Ein überraschend schnell steigendes Konsumbedürfnis nach der Pandemie führte zu einem kräftigen Aufschwung, was wiederum den Personalbedarf rasch erhöhte. Der Fachkräftemangel verschärfte sich in der Folge konjunkturbedingt markant. Mit dem nun einsetzenden Konjunkturabschwung hat der Fachkräftemangel bereits den Zenit überschritten (s. Grafik). Aber verschwinden wird er nicht. Denn die strukturelle Komponente des Mangels ist mindestens so wichtig wie die konjunkturelle. Die bis 1964 geborenen Babyboomer gehen allmählich in Pension. Damit scheiden erfahrene -Arbeitskräfte aus dem Arbeitsmarkt aus, während gleichzeitig weniger junge Leute nachrücken.

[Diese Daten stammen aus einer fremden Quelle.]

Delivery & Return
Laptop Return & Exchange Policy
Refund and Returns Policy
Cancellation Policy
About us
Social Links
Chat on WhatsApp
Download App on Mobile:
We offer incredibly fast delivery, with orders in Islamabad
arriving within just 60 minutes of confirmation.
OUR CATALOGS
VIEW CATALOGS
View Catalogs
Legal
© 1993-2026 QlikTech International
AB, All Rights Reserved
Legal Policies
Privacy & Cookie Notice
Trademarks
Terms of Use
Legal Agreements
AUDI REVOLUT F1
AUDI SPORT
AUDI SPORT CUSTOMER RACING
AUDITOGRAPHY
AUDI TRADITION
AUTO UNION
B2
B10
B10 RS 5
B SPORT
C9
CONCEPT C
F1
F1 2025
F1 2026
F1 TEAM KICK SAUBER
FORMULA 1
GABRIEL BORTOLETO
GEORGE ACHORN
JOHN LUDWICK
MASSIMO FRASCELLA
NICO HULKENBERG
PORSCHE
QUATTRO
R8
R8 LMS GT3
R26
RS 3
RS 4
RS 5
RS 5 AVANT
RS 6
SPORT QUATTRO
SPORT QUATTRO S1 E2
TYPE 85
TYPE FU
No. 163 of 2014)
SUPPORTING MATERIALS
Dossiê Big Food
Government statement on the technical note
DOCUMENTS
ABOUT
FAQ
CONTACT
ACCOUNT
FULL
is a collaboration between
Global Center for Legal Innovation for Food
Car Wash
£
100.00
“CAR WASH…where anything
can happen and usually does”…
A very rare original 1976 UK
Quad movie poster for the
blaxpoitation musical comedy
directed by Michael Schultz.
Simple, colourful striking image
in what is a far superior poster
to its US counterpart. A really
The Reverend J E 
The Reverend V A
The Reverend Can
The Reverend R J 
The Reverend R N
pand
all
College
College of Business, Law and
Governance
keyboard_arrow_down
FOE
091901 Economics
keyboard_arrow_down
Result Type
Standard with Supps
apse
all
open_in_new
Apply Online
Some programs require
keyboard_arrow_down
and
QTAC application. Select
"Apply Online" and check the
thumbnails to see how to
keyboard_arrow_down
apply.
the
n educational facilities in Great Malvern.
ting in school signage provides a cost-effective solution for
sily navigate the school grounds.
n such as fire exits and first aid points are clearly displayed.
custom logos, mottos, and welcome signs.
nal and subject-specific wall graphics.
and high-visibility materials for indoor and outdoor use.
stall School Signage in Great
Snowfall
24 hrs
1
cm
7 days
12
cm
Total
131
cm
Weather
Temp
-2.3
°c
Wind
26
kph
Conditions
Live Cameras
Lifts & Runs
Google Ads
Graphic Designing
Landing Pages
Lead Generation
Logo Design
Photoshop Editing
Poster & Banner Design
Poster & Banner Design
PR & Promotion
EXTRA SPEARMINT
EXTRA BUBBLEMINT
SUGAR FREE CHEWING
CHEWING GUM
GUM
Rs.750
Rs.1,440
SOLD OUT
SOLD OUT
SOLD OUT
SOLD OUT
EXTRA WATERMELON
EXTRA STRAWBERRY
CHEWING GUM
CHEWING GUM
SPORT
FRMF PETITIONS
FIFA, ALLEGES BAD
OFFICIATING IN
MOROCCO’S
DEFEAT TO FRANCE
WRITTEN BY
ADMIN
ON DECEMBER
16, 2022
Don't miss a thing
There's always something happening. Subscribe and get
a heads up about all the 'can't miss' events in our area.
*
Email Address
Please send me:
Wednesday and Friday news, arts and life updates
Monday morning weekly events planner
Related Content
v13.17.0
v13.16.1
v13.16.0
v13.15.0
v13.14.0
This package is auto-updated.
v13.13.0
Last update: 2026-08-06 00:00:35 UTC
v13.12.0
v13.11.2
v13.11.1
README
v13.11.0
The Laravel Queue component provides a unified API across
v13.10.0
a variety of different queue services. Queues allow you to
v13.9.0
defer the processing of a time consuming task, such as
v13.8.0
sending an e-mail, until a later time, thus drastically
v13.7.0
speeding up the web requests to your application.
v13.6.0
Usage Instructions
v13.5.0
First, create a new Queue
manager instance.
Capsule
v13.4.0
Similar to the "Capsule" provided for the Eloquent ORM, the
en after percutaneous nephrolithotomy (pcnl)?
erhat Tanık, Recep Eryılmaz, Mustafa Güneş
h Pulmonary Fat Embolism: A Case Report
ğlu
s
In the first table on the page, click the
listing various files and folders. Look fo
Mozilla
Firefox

Bereits 2016 sind erstmals mehr inländische Arbeitskräfte aus dem Arbeitsmarkt ausgeschieden als nachgerückt. Inzwischen ist diese Lücke auf über 15’000 Personen angestiegen, und die Zahl wird bis 2028 weiter zunehmen. Hinzu kommt, dass gemäss Aussagen der Konjunkturforschungsstelle der ETH Zürich (KOF) jede gut qualifizierte zugewanderte Person die Nachfrage nach einem oder zwei zusätzlichen Zuwanderern schafft. Der strukturell bedingte Fachkräftemangel wird also auch in den nächsten Jahren Bestand haben – und für höhere Löhne und Inflation sorgen. Was heisst das für die Schweizerische Nationalbank (SNB) hinsichtlich ihrer Geldpolitik?
 

Grafik: Zenit beim Fachkräftemangel scheint überschritten

Betriebe, die qualifizierte Arbeitskräfte nicht oder nur schwer finden (in % aller Betriebe)
 

Entwicklung Fachkräftemangel
Quellen: Zürcher Kantonalbank, BFS

Die Zinshochebene ist erreicht

Die SNB hat ihren Leitzins bekanntlich innerhalb von 12 Monaten um eindrückliche 2,5 Prozentpunkte angehoben. Die konjunkturellen Bremsspuren sind bereits sichtbar, aber die Inflationsraten werden – wie oben ausgeführt – erneut steigen. Da aber Zinserhöhungen ihren maximalen Effekt auf die Inflation erst nach 18 bis 24 Monaten entfalten, wirkt unserer Ansicht nach die gestraffte Geldpolitik dem Inflationsdruck angemessen entgegen. Der Zinsgipfel bzw. die Zinshochebene dürfte also erreicht sein. Hochebene insofern, als dass der Leitzins wohl über mehrere Quartale bei 1,75 Prozent verharren wird. Die 10-jährigen Zinssätze haben bei der Gemengelage wenig Anstiegspotenzial. Gemäss unseren Einschätzungen wird sich bis Ende 2024 zudem die Preisstabilität bei den Wirtschaftsakteuren so stark verankert haben, dass die SNB eine erste Leitzinssenkung ankündigen kann. Sinkt, wie von uns erwartet, die Inflation mittelfristig wieder gegen die Mitte des SNB-Zielbandes von 0 bis 2 Prozent, profitieren nicht zuletzt die Haushalte mit niedrigem Einkommen überproportional. Gute Geldpolitik ist auch Teil einer erfolgreichen Sozialpolitik.